TASK TO COMPLETE: Produce all the records again exactly as they stand.

(Stored data)
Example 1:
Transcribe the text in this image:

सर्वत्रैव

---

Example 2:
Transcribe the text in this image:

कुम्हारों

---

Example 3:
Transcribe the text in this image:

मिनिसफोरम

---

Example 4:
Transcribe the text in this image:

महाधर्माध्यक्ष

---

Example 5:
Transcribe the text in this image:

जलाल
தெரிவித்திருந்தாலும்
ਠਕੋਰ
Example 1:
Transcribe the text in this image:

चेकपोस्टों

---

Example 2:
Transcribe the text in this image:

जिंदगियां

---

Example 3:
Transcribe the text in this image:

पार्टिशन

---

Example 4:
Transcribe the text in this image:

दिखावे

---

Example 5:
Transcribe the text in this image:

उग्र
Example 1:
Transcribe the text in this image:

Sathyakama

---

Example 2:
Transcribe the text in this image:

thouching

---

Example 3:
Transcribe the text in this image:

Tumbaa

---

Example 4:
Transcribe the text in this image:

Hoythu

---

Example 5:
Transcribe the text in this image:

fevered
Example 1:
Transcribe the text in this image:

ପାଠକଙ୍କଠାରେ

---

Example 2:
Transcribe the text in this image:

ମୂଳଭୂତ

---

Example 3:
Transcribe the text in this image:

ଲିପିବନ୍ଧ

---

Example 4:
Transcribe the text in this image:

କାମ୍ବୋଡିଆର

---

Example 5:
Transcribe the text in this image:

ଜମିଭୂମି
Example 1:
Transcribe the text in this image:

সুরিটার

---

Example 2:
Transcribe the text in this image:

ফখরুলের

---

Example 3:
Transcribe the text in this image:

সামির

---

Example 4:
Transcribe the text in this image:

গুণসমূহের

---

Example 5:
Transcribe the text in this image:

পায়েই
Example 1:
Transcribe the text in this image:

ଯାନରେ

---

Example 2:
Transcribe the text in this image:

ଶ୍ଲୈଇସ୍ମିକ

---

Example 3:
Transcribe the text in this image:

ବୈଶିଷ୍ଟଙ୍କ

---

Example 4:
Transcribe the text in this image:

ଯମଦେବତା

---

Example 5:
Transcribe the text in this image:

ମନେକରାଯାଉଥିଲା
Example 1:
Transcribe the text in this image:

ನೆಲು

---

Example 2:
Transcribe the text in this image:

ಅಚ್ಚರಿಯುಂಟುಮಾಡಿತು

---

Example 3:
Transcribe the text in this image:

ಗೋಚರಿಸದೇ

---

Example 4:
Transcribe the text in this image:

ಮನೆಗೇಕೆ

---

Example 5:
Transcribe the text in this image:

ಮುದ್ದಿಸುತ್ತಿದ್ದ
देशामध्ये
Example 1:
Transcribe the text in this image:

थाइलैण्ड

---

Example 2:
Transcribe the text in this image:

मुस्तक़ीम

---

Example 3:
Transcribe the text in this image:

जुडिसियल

TASK RESPONSE:
Example 1:
Transcribe the text in this image:

सर्वत्रैव

---

Example 2:
Transcribe the text in this image:

कुम्हारों

---

Example 3:
Transcribe the text in this image:

मिनिसफोरम

---

Example 4:
Transcribe the text in this image:

महाधर्माध्यक्ष

---

Example 5:
Transcribe the text in this image:

जलाल
தெரிவித்திருந்தாலும்
ਠਕੋਰ
Example 1:
Transcribe the text in this image:

चेकपोस्टों

---

Example 2:
Transcribe the text in this image:

जिंदगियां

---

Example 3:
Transcribe the text in this image:

पार्टिशन

---

Example 4:
Transcribe the text in this image:

दिखावे

---

Example 5:
Transcribe the text in this image:

उग्र
Example 1:
Transcribe the text in this image:

Sathyakama

---

Example 2:
Transcribe the text in this image:

thouching

---

Example 3:
Transcribe the text in this image:

Tumbaa

---

Example 4:
Transcribe the text in this image:

Hoythu

---

Example 5:
Transcribe the text in this image:

fevered
Example 1:
Transcribe the text in this image:

ପାଠକଙ୍କଠାରେ

---

Example 2:
Transcribe the text in this image:

ମୂଳଭୂତ

---

Example 3:
Transcribe the text in this image:

ଲିପିବନ୍ଧ

---

Example 4:
Transcribe the text in this image:

କାମ୍ବୋଡିଆର

---

Example 5:
Transcribe the text in this image:

ଜମିଭୂମି
Example 1:
Transcribe the text in this image:

সুরিটার

---

Example 2:
Transcribe the text in this image:

ফখরুলের

---

Example 3:
Transcribe the text in this image:

সামির

---

Example 4:
Transcribe the text in this image:

গুণসমূহের

---

Example 5:
Transcribe the text in this image:

পায়েই
Example 1:
Transcribe the text in this image:

ଯାନରେ

---

Example 2:
Transcribe the text in this image:

ଶ୍ଲୈଇସ୍ମିକ

---

Example 3:
Transcribe the text in this image:

ବୈଶିଷ୍ଟଙ୍କ

---

Example 4:
Transcribe the text in this image:

ଯମଦେବତା

---

Example 5:
Transcribe the text in this image:

ମନେକରାଯାଉଥିଲା
Example 1:
Transcribe the text in this image:

ನೆಲು

---

Example 2:
Transcribe the text in this image:

ಅಚ್ಚರಿಯುಂಟುಮಾಡಿತು

---

Example 3:
Transcribe the text in this image:

ಗೋಚರಿಸದೇ

---

Example 4:
Transcribe the text in this image:

ಮನೆಗೇಕೆ

---

Example 5:
Transcribe the text in this image:

ಮುದ್ದಿಸುತ್ತಿದ್ದ
देशामध्ये
Example 1:
Transcribe the text in this image:

थाइलैण्ड

---

Example 2:
Transcribe the text in this image:

मुस्तक़ीम

---

Example 3:
Transcribe the text in this image:

जुडिसियल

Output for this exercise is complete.